After changes to the site in 2009 led to what the federal government saw as a failure to keep consumer data out of third party applications’ hands, an investigation began. Facebook has now reached an agreement with the FTC regarding privacy concerns. As part of that agreement, Facebook will overhaul its privacy practices.
“Facebook is obligated to keep the promises about privacy that it makes to its hundreds of millions of users,” FTC Chairman John Leibowitz wrote in a statement. “Facebook’s innovation does not have to come at the expense of consumer privacy. The FTC action will ensure it will not.”
It mostly boils down to user notification and some more explicit language, but here is where the changes primarily lie:
- Facebook must acquire consumer approval before it changes sharing policies–meaning you have to opt in to the updates.
- Third party auditors will assess these practices for the next 20 years. The first audit is due within 180 days. Facebook must also keep records for the FTC to monitor.
- The site must gain “consumers’ affirmative express consent” before overriding current privacy preferences.
- Facebook is not allowed to give anyone access to a user’s data 30 days after he or she has deleted an account.
- A program must be established and maintained that investigates and addresses privacy risks that come with new developments to the site.
Facebook has responded to the FTC statement in a blog post from CEO Mark Zuckerberg. On cue, he starts by reiterating Facebook’s mission to connect the world: “This idea has been at the core of Facebook since day one,” he says. “Overall, I think we have a good history of providing transparency and control over who can see your information. That said, I’m the first to admit that we’ve made a bunch of mistakes.”
Zuckerberg says the company’s success outweighs its missteps, and reviews its attempts to focus on privacy. And he just can’t help pointing out a few things the FTC had wrong:
“Even before the agreement announced by the FTYC today, Facebook had already proactively addressed many of the concerns the FTC raised.

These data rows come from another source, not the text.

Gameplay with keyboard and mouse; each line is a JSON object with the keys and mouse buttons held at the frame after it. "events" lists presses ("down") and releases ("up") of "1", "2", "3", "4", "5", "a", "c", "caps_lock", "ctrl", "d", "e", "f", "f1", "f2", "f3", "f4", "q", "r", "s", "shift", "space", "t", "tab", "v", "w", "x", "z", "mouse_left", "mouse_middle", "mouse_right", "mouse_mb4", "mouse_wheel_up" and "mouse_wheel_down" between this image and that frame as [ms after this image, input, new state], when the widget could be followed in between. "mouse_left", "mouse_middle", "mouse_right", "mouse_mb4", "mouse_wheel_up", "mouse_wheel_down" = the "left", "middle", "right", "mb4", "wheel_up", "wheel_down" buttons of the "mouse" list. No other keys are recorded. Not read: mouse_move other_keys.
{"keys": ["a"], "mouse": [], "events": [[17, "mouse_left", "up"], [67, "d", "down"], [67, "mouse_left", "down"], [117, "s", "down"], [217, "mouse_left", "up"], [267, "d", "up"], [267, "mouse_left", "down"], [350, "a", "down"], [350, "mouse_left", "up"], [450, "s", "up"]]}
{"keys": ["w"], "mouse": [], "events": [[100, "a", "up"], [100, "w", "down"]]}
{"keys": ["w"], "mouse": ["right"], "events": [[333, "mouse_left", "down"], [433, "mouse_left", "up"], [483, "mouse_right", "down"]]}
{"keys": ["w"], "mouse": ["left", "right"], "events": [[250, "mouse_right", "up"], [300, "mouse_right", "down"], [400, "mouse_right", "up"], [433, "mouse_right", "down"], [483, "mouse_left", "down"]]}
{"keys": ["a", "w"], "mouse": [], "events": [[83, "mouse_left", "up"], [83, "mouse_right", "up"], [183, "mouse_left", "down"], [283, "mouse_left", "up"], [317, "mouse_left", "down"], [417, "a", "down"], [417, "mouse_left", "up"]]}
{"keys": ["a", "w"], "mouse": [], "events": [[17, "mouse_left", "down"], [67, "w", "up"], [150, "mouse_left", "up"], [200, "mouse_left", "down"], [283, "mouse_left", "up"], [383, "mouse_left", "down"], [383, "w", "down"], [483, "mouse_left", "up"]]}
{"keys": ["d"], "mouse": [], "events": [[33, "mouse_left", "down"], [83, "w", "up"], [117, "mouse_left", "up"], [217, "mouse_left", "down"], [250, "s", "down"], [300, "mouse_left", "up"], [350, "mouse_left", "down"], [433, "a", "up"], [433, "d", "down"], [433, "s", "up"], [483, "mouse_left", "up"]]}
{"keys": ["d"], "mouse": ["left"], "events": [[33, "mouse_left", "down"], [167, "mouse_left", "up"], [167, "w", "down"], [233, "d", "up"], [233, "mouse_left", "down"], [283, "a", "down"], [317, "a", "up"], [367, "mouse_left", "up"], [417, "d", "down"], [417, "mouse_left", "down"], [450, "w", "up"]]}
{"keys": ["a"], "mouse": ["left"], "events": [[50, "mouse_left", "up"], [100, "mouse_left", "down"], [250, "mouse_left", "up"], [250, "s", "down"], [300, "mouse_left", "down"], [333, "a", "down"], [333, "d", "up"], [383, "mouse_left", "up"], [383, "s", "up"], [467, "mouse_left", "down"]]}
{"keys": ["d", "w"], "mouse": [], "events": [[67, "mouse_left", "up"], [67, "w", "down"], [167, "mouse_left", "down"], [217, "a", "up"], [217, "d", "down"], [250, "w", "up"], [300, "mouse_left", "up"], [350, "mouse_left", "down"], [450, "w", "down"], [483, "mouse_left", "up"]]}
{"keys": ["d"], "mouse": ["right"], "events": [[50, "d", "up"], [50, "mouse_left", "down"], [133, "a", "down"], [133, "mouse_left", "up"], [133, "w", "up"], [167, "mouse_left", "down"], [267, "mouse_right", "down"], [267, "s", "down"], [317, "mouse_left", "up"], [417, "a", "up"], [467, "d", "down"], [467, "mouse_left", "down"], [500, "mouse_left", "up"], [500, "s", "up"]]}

For example, their complaint to us mentioned our Verified Apps Program, which we canceled almost two years ago in December 2009. The same complaint also mentions causes where advertisers inadvertently received the ID numbers of some users in referrer URLs. We fixed that problem over a year ago in May 2010.”
Nonetheless, Facebook will create new roles showing its commitment to privacy. Erin Egan is the company’s new chief privacy officer for policy and Michael Richter for products.
So it seems that for the moment, Facebook and the FTC have found common ground, but it’s coming at Facebook’s expense: the company sits on a viable treasure trove of consumer data that marketers are itching to get their hands on. The new Open Graph tools are supposed to leave the doors wide open for marketing and advertising types, but the new conditions from the FTC agreement could limit the possibilities.